Isso já seria o bastante para fazer o desfile maior que um eventual título, mas a atuação brilhante em vários quesitos, aliado a um forte apelo emocional, rendeu a 15ª conquista da escola – todos com a trilha sonora cantada por Neguinho.
Na pista, como Laíla gostava e exigia da sua aguerrida comunidade, a Beija-Flor fez um desfile de chão forte e canto potente – especialidades da casa. A massa sonora produzida pela turma de Nilópolis arrebatou a Marquês de Sapucaí.
O belo samba, feito da forma como Laíla aprovaria, cumpriu seu papel e serviu como combustível. Nilópolis canta até bula de remédio. Se a obra for boa então, fica fácil. Aconteceu.
No visual, o carnavalesco João Vitor Araújo escolheu dois caminhos para contar a história Luiz Fernando Ribeiro do Carmo – nome de batismo de Laíla: primeiro, o religioso; depois, o do Carnaval.
Na primeira parte da história, o carnavalesco destacou o perfil multi-religioso do sambista, que exibia com orgulho suas guias e mencionava seus santos e orixás de devoção sempre que podia.
“Sou um filho de Xangô osso duro de roer”, disse ao Setor 1 em 2020, cerca de um ano antes de morrer, vítima de Covid-19. Passadas as restrições impostas pela pandemia, Laíla teve enfim seu adeus na pista – o gurufim, como os sambistas chamam a festa aos seus mortos, e como cunhou a jornalista Flávia Oliveira.
Na segunda parte, Araújo mergulhou na trajetória de Laíla no Carnaval, desde os tempos de Salgueiro até a consagração na Beija-Flor, onde revolucionou a forma de fazer desfiles. Não é exagero que, em matéria de cortejos de escolas de samba, Laíla é a figura mais influente da história, aspecto valorizado no desfile.

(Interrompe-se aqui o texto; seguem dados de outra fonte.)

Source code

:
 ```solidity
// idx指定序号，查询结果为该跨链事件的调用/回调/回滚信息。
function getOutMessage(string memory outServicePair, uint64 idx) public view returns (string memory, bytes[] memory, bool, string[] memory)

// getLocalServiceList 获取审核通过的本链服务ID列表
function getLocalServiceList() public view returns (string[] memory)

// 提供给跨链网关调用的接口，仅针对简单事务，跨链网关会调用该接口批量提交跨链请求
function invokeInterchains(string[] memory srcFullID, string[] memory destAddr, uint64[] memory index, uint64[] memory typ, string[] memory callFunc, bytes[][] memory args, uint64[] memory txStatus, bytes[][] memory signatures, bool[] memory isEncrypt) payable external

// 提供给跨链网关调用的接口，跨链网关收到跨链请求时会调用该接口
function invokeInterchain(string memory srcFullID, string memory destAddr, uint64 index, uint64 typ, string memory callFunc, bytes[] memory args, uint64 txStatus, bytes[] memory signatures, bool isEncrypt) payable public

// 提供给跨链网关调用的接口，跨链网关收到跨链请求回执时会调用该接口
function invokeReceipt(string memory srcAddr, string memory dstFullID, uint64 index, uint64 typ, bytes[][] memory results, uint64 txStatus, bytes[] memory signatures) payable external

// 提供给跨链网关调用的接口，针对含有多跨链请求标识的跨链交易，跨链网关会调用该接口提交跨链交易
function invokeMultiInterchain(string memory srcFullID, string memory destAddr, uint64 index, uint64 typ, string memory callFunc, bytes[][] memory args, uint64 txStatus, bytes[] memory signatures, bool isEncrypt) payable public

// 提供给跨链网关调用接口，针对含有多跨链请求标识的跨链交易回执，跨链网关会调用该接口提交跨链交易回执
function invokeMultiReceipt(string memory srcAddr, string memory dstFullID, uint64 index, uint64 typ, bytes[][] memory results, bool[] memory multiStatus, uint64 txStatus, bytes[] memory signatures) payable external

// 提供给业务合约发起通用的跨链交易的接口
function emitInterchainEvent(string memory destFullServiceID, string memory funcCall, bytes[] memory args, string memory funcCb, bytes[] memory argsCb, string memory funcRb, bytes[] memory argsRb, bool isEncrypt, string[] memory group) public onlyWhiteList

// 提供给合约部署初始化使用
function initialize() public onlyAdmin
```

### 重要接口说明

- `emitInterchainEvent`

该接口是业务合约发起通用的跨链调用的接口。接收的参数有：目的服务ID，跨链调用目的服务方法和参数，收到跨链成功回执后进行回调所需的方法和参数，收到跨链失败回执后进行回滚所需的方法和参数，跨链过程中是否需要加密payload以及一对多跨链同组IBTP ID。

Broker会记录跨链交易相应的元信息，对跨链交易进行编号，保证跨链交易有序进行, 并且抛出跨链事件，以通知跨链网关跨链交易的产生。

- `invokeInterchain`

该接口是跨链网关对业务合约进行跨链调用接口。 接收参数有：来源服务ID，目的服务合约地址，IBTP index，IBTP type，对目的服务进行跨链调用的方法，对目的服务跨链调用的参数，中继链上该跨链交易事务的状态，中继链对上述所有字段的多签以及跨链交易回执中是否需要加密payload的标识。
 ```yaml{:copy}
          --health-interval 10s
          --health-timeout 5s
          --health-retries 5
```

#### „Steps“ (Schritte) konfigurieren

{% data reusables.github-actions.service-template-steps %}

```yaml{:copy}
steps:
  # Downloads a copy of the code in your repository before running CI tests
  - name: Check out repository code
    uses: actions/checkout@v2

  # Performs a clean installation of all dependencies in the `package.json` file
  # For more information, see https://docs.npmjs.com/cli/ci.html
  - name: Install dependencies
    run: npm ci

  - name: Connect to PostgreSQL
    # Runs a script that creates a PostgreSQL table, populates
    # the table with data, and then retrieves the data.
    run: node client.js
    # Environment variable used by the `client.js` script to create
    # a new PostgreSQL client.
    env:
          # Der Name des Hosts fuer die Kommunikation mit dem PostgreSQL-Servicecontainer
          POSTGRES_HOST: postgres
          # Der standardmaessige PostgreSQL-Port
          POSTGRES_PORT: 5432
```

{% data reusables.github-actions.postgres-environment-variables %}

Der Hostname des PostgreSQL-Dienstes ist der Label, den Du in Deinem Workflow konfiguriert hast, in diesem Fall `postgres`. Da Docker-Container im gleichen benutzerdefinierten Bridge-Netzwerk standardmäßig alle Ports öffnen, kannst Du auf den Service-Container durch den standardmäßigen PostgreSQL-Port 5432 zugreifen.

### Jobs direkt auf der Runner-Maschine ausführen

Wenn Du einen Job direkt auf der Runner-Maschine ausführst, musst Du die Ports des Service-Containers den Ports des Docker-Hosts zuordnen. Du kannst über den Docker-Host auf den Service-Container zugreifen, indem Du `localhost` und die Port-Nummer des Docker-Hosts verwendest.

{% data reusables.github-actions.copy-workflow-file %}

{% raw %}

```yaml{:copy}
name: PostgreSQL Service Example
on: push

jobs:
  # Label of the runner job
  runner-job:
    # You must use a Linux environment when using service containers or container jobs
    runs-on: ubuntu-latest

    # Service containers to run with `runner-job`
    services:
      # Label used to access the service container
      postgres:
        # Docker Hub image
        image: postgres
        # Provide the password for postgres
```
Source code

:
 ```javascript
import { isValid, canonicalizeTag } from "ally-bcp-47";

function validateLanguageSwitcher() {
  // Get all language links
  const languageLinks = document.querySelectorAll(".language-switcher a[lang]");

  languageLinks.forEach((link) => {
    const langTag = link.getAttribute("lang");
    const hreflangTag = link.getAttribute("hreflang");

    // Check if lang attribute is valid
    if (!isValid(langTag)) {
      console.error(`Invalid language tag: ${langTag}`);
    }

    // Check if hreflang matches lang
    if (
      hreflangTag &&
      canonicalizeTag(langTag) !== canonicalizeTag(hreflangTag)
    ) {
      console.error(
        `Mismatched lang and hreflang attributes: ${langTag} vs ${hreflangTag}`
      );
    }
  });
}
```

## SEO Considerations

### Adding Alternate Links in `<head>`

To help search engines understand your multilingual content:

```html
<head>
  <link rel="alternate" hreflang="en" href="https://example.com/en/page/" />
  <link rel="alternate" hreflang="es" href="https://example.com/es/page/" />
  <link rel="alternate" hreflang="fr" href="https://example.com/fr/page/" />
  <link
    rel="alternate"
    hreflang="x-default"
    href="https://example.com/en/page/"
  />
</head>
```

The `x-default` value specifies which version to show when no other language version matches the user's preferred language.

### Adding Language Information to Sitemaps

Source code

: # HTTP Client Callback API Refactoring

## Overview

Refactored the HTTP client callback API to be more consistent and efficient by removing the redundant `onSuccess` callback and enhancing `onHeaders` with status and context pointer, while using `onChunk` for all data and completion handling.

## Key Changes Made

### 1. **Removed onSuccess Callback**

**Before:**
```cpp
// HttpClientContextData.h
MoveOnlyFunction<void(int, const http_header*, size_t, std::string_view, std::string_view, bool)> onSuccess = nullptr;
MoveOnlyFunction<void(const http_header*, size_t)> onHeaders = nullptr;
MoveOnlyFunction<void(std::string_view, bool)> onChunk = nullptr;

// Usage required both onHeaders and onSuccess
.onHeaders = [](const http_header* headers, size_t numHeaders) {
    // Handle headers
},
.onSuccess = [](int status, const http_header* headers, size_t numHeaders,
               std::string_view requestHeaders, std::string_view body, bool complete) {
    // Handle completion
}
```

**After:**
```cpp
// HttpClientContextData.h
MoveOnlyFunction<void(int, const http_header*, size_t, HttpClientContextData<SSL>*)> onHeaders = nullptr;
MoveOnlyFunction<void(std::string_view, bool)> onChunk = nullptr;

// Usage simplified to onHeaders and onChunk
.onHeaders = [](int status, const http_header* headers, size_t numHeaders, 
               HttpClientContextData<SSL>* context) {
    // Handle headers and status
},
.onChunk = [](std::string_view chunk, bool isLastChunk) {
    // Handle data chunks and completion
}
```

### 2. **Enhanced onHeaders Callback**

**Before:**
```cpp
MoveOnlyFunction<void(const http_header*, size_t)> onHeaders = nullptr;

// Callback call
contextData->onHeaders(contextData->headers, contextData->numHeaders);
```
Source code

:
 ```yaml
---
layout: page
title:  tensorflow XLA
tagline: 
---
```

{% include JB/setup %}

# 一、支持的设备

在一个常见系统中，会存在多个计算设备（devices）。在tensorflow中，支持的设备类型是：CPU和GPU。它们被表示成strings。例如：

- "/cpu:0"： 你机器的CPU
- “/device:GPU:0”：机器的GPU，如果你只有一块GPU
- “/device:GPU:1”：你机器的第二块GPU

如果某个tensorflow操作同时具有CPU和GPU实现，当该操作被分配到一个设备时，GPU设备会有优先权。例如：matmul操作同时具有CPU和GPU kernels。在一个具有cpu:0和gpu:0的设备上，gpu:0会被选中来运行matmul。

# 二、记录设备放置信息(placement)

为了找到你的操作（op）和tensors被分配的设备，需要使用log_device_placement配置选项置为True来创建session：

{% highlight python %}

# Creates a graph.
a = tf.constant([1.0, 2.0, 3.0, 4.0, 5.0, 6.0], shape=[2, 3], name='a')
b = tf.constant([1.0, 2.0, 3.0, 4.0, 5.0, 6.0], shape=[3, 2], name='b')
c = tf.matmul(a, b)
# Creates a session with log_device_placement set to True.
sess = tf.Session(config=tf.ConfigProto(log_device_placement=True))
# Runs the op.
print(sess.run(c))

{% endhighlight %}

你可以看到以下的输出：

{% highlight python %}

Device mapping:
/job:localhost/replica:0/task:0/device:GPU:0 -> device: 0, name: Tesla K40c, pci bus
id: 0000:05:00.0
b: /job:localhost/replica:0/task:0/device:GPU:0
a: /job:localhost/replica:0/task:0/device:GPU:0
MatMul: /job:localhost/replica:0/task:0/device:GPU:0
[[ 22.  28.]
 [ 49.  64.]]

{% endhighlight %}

No final, Araújo juntou Laíla e Joaõsinho Trinta – dois gênios do Carnaval – em uma alegoria com uma réplica do icônico “Cristo Mendigo” de 1989. Como se fizessem as pazes – os dois nunca se entenderam sobre a paternidade da frase “Mesmo proibido, olhai por nós”, inscrita na escultura coberta pela censura -, diretor e carnavalesco, encarnados em sósias, desfilaram juntos sob o Cristo. Que tinha ainda uma homenagem a Rosa Magalhães. Demais para quem ama essa festa.
Enquanto isso, Neguinho, como anunciou no desfile da última segunda-feira, empunhava o microfone da Beija-Flor, agora se sabe, pela penúltima vez. No Sábado das Campeãs estará o cantor, a maior voz viva do Carnaval, no carro de som cantando. E fechará a noite com arrastão e aurora na Sapucaí, como a turma do samba gosta.